There are definitely better choices but you won't get them at a local store unfortunately. I strip off more blackened messmer's than the company would ever admit.


----------



## RCP (Apr 18, 2007)

Why is that Ken? The blackening?
We don't do it a lot and I have not seen it, except for that one job I posted, but that was the wrong stuff applied the wrong way to the wrong surface!

Seems to be the standard for the log homes around here, but that's what the builders use the most.


----------



## PressurePros (May 6, 2007)

Chris, the fungicide package doesn't hold up.


----------



## RCP (Apr 18, 2007)

Thanks, do you think the fact we are in a dry desert climate makes a difference?


----------



## Msargent (Jan 16, 2009)

Thanks Ken I was hoping to hear it wasnt like Penafin. The railing system has sikkens on it now and its peeling badly. I am Looking into something with a tint to it or natural that can be just washed every year after appplication. I will come up with something soon I need to get back to the guy.


----------



## PressurePros (May 6, 2007)

RCP said:


> Thanks, do you think the fact we are in a dry desert climate makes a difference?

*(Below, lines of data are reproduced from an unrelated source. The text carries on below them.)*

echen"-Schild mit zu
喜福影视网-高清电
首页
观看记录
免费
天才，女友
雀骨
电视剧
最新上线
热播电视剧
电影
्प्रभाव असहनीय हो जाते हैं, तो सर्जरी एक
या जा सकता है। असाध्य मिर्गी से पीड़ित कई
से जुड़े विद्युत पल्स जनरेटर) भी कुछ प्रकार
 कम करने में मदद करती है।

Yes, definitely, Chris. Humid and wet here on the east coast. To be honest, not many products hold up more than a year without some type of growth. It just depends if that growth ends up inside the finish or on top of it. The latter is easily rectified with maintenance.


----------



## Msargent (Jan 16, 2009)

Thanks Again Ken. I wish i would have taken Pics of the hand railing . Sikkens on it and its peeling badly. I might go back to Deckscapes easiest to reapply. If it was protected by the elements i would push him down the Sikkens path.Horizontal surface in Vt open to the harsh snow making and Mtn weather. I talked with a local dealer who said austrailin timber oil is being pulled from his shelfs for breaking down.You happen to have any suggestions on a product? its cedar handrail


----------



## dvp (Jun 21, 2010)

i use messimers uv plus all the time. we are in the desert, so the sun is the enemy here. i have saved many wood decks with this product and i dont think it can peel if applied correctly. last one i did i came back to recoat a year later and it would still bead water. gave a coat anyways. came to recoat the third year and didnt even need to be done. we dont get mold here though, unless you have a swamp cooler or water leak. also did a new cedar lattice patio with it and looked awsome. beats anything else ive tried hands down.


----------



## Brett (Mar 7, 2008)

We have used Messmers, Austrailian Timber oil, Sikkens, penafin, BM products, Cabots......nothing seems to last here in the Northeast. 

All seem to turn black within a year or two.


----------